[personal profile] jinian
I hope I'm not getting sick again. I'm tired and depressed, and I was really cold before I put on two pairs of pants and three tops.

The second day of lampworking was also bad. It didn't make me cry, at least, but I felt like it once or twice. I think the worst parts were when... okay, I can't decide.

First thing in the morning, before we got started, the teacher came up behind me and grabbed my waist with both hands. I guess "grab" is misleading; it wasn't ungentle, just appallingly over-intimate. I asked him not to do that; he whined that he needed to get me out of the way, and I said a tap on the shoulder would be more polite. He said some fool thing and obviously didn't think I should have a problem, so I got up and told him quietly that my request was not unreasonable and he should get used to it. As if I were the only person who ever didn't want to be mauled about by someone she barely knows! Fuck him!

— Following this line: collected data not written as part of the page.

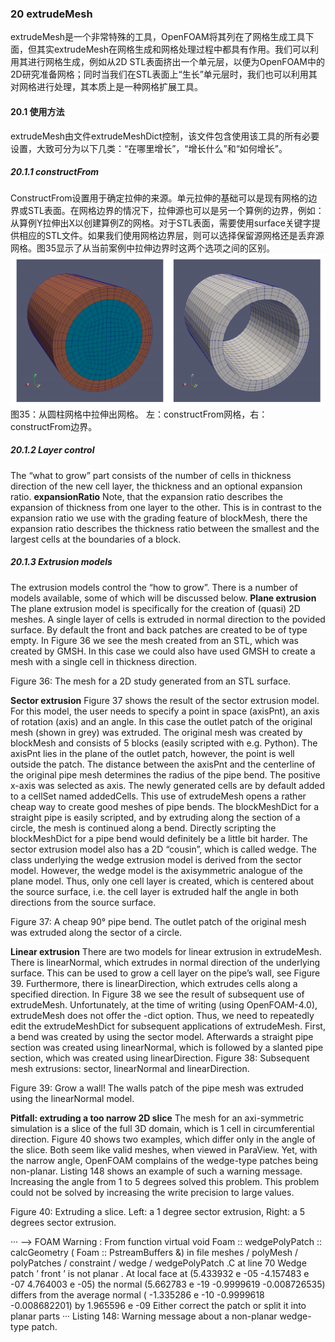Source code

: ### 20 extrudeMesh
extrudeMesh是一个非常特殊的工具，OpenFOAM将其列在了网格生成工具下面，但其实extrudeMesh在网格生成和网格处理过程中都具有作用。我们可以利用其进行网格生成，例如从2D STL表面挤出一个单元层，以便为OpenFOAM中的2D研究准备网格；同时当我们在STL表面上“生长”单元层时，我们也可以利用其对网格进行处理，其本质上是一种网格扩展工具。

#### 20.1 使用方法
extrudeMesh由文件extrudeMeshDict控制，该文件包含使用该工具的所有必要设置，大致可分为以下几类：“在哪里增长”，“增长什么”和“如何增长”。

##### 20.1.1  constructFrom
ConstructFrom设置用于确定拉伸的来源。单元拉伸的基础可以是现有网格的边界或STL表面。在网格边界的情况下，拉伸源也可以是另一个算例的边界，例如：从算例Y拉伸出X以创建算例Z的网格。对于STL表面，需要使用surface关键字提供相应的STL文件。如果我们使用网格边界层，则可以选择保留源网格还是丢弃源网格。图35显示了从当前案例中拉伸边界时这两个选项之间的区别。
![图像35](images/20-fig35.png)\
图35：从圆柱网格中拉伸出网格。 左：constructFrom网格，右：constructFrom边界。

##### 20.1.2  Layer control
The “what to grow” part consists of the number of cells in thickness direction of the new cell layer, the thickness and an optional expansion ratio.
**expansionRatio**
Note, that the expansion ratio describes the expansion of thickness from one layer to the other. This is in contrast to the expansion ratio we use with the grading feature of blockMesh, there the expansion ratio describes the thickness ratio between the smallest and the largest cells at the boundaries of a block.

##### 20.1.3  Extrusion models
The extrusion models control the “how to grow”. There is a number of models available, some of which will be discussed below.
**Plane extrusion**
The plane extrusion model is specifically for the creation of (quasi) 2D meshes. A single layer of cells is extruded in normal direction to the povided surface. By default the front and back patches are created to be of type empty.
In Figure 36 we see the mesh created from an STL, which was created by GMSH. In this case we could also have used GMSH to create a mesh with a single cell in thickness direction.

Figure 36: The mesh for a 2D study generated from an STL surface.

**Sector extrusion**
Figure 37 shows the result of the sector extrusion model. For this model, the user needs to specify a point in space (axisPnt), an axis of rotation (axis) and an angle. In this case the outlet patch of the original mesh (shown in grey) was extruded. The original mesh was created by blockMesh and consists of 5 blocks (easily scripted with e.g. Python). The axisPnt lies in the plane of the outlet patch, however, the point is well outside the patch. The distance between the axisPnt and the centerline of the original pipe mesh determines the radius of the pipe bend. The positive x-axis was selected as axis. The newly generated cells are by default added to a cellSet named addedCells.
This use of extrudeMesh opens a rather cheap way to create good meshes of pipe bends. The blockMeshDict for a straight pipe is easily scripted, and by extruding along the section of a circle, the mesh is continued along a bend. Directly scripting the blockMeshDict for a pipe bend would definitely be a little bit harder.
The sector extrusion model also has a 2D “cousin”, which is called wedge. The class underlying the wedge extrusion model is derived from the sector model. However, the wedge model is the axisymmetric analogue of the plane model. Thus, only one cell layer is created, which is centered about the source surface, i.e. the cell layer is extruded half the angle in both directions from the source surface.

Figure 37: A cheap 90° pipe bend. The outlet patch of the original mesh was extruded along the sector of a circle.

**Linear extrusion**
There are two models for linear extrusion in extrudeMesh. There is linearNormal, which extrudes in normal direction of the underlying surface. This can be used to grow a cell layer on the pipe’s wall, see Figure 39. Furthermore, there is linearDirection, which extrudes cells along a specified direction.
In Figure 38 we see the result of subsequent use of extrudeMesh. Unfortunately, at the time of writing (using OpenFOAM-4.0), extrudeMesh does not offer the -dict option. Thus, we need to repeatedly edit the extrudeMeshDict for subsequent applications of extrudeMesh. First, a bend was created by using the sector model. Afterwards a straight pipe section was created using linearNormal, which is followed by a slanted pipe section, which was created using linearDirection.
Figure 38: Subsequent mesh extrusions: sector, linearNormal and linearDirection.

Figure 39: Grow a wall! The walls patch of the pipe mesh was extruded using the linearNormal model.

**Pitfall: extruding a too narrow 2D slice**
The mesh for an axi-symmetric simulation is a slice of the full 3D domain, which is 1 cell in circumferential direction. Figure 40 shows two examples, which differ only in the angle of the slice. Both seem like valid meshes, when viewed in ParaView.
Yet, with the narrow angle, OpenFOAM complains of the wedge-type patches being non-planar. Listing 148 shows an example of such a warning message. Increasing the angle from 1 to 5 degrees solved this problem. This problem could not be solved by increasing the write precision to large values.

Figure 40: Extruding a slice. Left: a 1 degree sector extrusion, Right: a 5 degrees sector extrusion.

···
--> FOAM Warning :
From function virtual void Foam :: wedgePolyPatch :: calcGeometry ( Foam :: PstreamBuffers &)
in file meshes / polyMesh / polyPatches / constraint / wedge / wedgePolyPatch .C at line 70
Wedge patch ’ front ’ is not planar .
At local face at (5.433932 e -05 -4.157483 e -07 4.764003 e -05) the normal (5.662783 e -19 -0.9999619
-0.008726535)
differs from the average normal ( -1.335286 e -10 -0.9999618 -0.008682201) by 1.965596 e -09
Either correct the patch or split it into planar parts
···
Listing 148: Warning message about a non-planar wedge-type patch.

I found out at lunch that Wim had thought I was overreacting, but when I demonstrated what had happened (nobody had been looking at me when it happened) he understood. Well, okay then. I had conflicting goals in handling that situation, but I think I did well in trying to make sure I didn't have to slap the jerk or anything. I am likely to keep fantasizing about ways I could have ripped into him for the next week or so, and while I kind of wish I had given him verbal hell, I'm glad that I can cling to my virtuous yet boundary-asserting response. *sigh* It is not the best comfort, but I know things could have been much worse.

I have a class evaluation sheet, and I can cling to that for a while too. I am going to write exactly what I thought about this whole fiasco, dammit.

We had worked with Pyrex the first day, and one of the reasons I went back the second is that we were going to be working with softer art glass. I got along with it so much better, even though I had to be really careful to heat it v e r y s l o w l y. (I cracked a few things by heating them too quickly, and couldn't always melt them back together.) We learned to make beads, so I did that pretty much all day. It was discouraging at times, but I did finally get to make some things I wanted.

The demonstrations were still interminable, but he showed how to make a ribbon cane, which was interesting. I made one myself, though I wasn't really sure how to use it for anything. I really wish he would have talked! He was clearly happy to answer questions and such, but I couldn't bring myself to ask. And I still think I should not have to ask questions after a piece cracks and he hasn't told us that might happen or how to stop it, or when I finish something and maybe want to anneal it and have no clue how, or or or. Grr.

There was something else, but I'm just going to try to let it go, I suppose.

And when we were cleaning up, I was trying to cut the hands I'd made yesterday off their Pyrex rods. I got through the first one, but the teacher turned off the oxygen tank while I was trying to get the second one. Without saying a word.

Totally, totally, totally sucked.

But it wasn't lampworking that sucked. I should have disclaimered that last post. (I did on the first version, when I got cut off.) I do want to take another lampworking class when I've recovered from the crappiness of this one; I will not work with that instructor again, and I will ask for more information about what the class is like before I sign up. But I still want to do this. It is a good thing to do. I made some things that I like and am even a little proud of, and the fact that I only learned about a quarter of what I'd expected doesn't mean that the other three quarters aren't still waiting for me to learn them. Preferably by being taught rather than by experimentation. :)

Thanks to everyone who gave me suggestions; I was already at the second half of the class by the time most of them came in, but I appreciate your thoughts. The two-day intensive format has some inherent drawbacks, and one of them is definitely the lack of time off to nurture ideas, whether they're artistic ones or just how to survive the atmosphere.

Date: 2001-10-08 12:33 pm (UTC)
From: [identity profile] marzipan-pig.livejournal.com
he should know not to touch students, esp. female students. even if you were overreacting (which I probably wouldn't think you were), that's WHY he shouldn't touch female students, there's too much bad interpretation possibility and too much bad potential background people can bring to a class with a stranger like that.

it sounds like mostly he was a really poor communicator, esp for beginnaing students. I'm glad it didn't turn you off of doing this kind of thing for good, and hopefully the next class will go SO much better!

I still think you're brave for staying the first time and coming back the second time, stuff like this sucks, and even talkative girls like me get into that kind of 'wanting to ask more but not feeling right doing so' situations, ick.

Date: 2001-10-08 12:54 pm (UTC)
From: [identity profile] jinian.livejournal.com
Thank you for thinking I'm brave, tapir girl. It really did suck, and I came close to not going the second day but I am glad I conquered it. (I'm wounded and all, but I prevailed. Ha. I kick ass.)